Records uit de dataset:
# # # # #

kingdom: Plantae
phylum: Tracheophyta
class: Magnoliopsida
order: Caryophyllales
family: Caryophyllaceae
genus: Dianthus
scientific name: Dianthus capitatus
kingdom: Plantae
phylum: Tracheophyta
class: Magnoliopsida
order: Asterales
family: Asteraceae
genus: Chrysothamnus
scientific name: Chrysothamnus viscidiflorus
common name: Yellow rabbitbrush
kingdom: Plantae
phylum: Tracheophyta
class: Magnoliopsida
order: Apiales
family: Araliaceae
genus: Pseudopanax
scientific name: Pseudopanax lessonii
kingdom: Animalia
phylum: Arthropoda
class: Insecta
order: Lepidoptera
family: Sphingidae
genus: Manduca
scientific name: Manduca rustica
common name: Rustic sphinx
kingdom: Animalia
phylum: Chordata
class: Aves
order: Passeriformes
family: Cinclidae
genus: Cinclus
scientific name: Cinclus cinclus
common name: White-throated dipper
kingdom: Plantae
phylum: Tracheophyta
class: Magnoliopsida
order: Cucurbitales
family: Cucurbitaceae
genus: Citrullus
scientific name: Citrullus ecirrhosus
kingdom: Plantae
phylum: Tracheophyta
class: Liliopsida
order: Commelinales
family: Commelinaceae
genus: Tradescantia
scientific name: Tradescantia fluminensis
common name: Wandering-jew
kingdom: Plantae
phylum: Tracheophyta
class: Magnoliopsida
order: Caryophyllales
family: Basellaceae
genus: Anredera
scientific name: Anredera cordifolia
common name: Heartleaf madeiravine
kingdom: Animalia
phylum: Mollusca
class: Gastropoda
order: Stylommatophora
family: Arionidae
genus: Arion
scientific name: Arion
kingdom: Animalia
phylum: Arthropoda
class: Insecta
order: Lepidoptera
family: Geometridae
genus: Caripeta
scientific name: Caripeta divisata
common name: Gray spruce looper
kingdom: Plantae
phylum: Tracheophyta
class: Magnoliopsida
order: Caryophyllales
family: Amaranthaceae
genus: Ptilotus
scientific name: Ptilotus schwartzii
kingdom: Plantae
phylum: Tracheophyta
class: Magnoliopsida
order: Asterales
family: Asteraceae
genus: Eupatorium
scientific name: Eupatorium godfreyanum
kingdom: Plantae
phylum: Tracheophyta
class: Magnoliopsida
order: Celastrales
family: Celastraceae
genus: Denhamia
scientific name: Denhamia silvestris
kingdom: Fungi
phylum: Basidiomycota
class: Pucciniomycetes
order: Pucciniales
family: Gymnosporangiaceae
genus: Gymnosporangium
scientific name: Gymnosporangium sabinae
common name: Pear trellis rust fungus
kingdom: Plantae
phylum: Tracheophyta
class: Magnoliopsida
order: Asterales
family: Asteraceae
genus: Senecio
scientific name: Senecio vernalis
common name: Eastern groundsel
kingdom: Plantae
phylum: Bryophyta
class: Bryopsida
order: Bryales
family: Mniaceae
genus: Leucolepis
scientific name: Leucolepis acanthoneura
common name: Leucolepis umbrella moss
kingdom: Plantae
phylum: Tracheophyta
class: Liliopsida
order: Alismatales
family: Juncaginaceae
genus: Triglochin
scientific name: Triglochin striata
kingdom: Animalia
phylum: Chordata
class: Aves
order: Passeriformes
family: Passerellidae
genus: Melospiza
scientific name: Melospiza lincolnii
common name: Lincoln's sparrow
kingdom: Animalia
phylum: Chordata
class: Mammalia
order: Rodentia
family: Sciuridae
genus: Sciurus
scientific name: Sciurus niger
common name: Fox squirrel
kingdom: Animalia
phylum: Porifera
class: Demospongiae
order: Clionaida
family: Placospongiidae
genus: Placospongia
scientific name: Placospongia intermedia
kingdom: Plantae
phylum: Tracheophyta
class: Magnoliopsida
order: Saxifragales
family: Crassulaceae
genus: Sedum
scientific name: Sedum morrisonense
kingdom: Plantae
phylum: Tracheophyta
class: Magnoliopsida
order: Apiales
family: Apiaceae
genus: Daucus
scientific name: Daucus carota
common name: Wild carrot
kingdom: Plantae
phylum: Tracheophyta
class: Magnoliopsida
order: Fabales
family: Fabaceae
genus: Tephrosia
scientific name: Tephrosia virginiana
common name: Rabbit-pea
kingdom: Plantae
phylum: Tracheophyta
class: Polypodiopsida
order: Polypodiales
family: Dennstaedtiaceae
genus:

# # # # #

## Over deze opdracht
Neem alle records hierboven opnieuw over en vervang daarin "common name" overal door "vernacular name". Laat al het andere ongewijzigd.

## Volledig antwoord
kingdom: Plantae
phylum: Tracheophyta
class: Magnoliopsida
order: Caryophyllales
family: Caryophyllaceae
genus: Dianthus
scientific name: Dianthus capitatus
kingdom: Plantae
phylum: Tracheophyta
class: Magnoliopsida
order: Asterales
family: Asteraceae
genus: Chrysothamnus
scientific name: Chrysothamnus viscidiflorus
vernacular name: Yellow rabbitbrush
kingdom: Plantae
phylum: Tracheophyta
class: Magnoliopsida
order: Apiales
family: Araliaceae
genus: Pseudopanax
scientific name: Pseudopanax lessonii
kingdom: Animalia
phylum: Arthropoda
class: Insecta
order: Lepidoptera
family: Sphingidae
genus: Manduca
scientific name: Manduca rustica
vernacular name: Rustic sphinx
kingdom: Animalia
phylum: Chordata
class: Aves
order: Passeriformes
family: Cinclidae
genus: Cinclus
scientific name: Cinclus cinclus
vernacular name: White-throated dipper
kingdom: Plantae
phylum: Tracheophyta
class: Magnoliopsida
order: Cucurbitales
family: Cucurbitaceae
genus: Citrullus
scientific name: Citrullus ecirrhosus
kingdom: Plantae
phylum: Tracheophyta
class: Liliopsida
order: Commelinales
family: Commelinaceae
genus: Tradescantia
scientific name: Tradescantia fluminensis
vernacular name: Wandering-jew
kingdom: Plantae
phylum: Tracheophyta
class: Magnoliopsida
order: Caryophyllales
family: Basellaceae
genus: Anredera
scientific name: Anredera cordifolia
vernacular name: Heartleaf madeiravine
kingdom: Animalia
phylum: Mollusca
class: Gastropoda
order: Stylommatophora
family: Arionidae
genus: Arion
scientific name: Arion
kingdom: Animalia
phylum: Arthropoda
class: Insecta
order: Lepidoptera
family: Geometridae
genus: Caripeta
scientific name: Caripeta divisata
vernacular name: Gray spruce looper
kingdom: Plantae
phylum: Tracheophyta
class: Magnoliopsida
order: Caryophyllales
family: Amaranthaceae
genus: Ptilotus
scientific name: Ptilotus schwartzii
kingdom: Plantae
phylum: Tracheophyta
class: Magnoliopsida
order: Asterales
family: Asteraceae
genus: Eupatorium
scientific name: Eupatorium godfreyanum
kingdom: Plantae
phylum: Tracheophyta
class: Magnoliopsida
order: Celastrales
family: Celastraceae
genus: Denhamia
scientific name: Denhamia silvestris
kingdom: Fungi
phylum: Basidiomycota
class: Pucciniomycetes
order: Pucciniales
family: Gymnosporangiaceae
genus: Gymnosporangium
scientific name: Gymnosporangium sabinae
vernacular name: Pear trellis rust fungus
kingdom: Plantae
phylum: Tracheophyta
class: Magnoliopsida
order: Asterales
family: Asteraceae
genus: Senecio
scientific name: Senecio vernalis
vernacular name: Eastern groundsel
kingdom: Plantae
phylum: Bryophyta
class: Bryopsida
order: Bryales
family: Mniaceae
genus: Leucolepis
scientific name: Leucolepis acanthoneura
vernacular name: Leucolepis umbrella moss
kingdom: Plantae
phylum: Tracheophyta
class: Liliopsida
order: Alismatales
family: Juncaginaceae
genus: Triglochin
scientific name: Triglochin striata
kingdom: Animalia
phylum: Chordata
class: Aves
order: Passeriformes
family: Passerellidae
genus: Melospiza
scientific name: Melospiza lincolnii
vernacular name: Lincoln's sparrow
kingdom: Animalia
phylum: Chordata
class: Mammalia
order: Rodentia
family: Sciuridae
genus: Sciurus
scientific name: Sciurus niger
vernacular name: Fox squirrel
kingdom: Animalia
phylum: Porifera
class: Demospongiae
order: Clionaida
family: Placospongiidae
genus: Placospongia
scientific name: Placospongia intermedia
kingdom: Plantae
phylum: Tracheophyta
class: Magnoliopsida
order: Saxifragales
family: Crassulaceae
genus: Sedum
scientific name: Sedum morrisonense
kingdom: Plantae
phylum: Tracheophyta
class: Magnoliopsida
order: Apiales
family: Apiaceae
genus: Daucus
scientific name: Daucus carota
vernacular name: Wild carrot
kingdom: Plantae
phylum: Tracheophyta
class: Magnoliopsida
order: Fabales
family: Fabaceae
genus: Tephrosia
scientific name: Tephrosia virginiana
vernacular name: Rabbit-pea
kingdom: Plantae
phylum: Tracheophyta
class: Polypodiopsida
order: Polypodiales
family: Dennstaedtiaceae
genus:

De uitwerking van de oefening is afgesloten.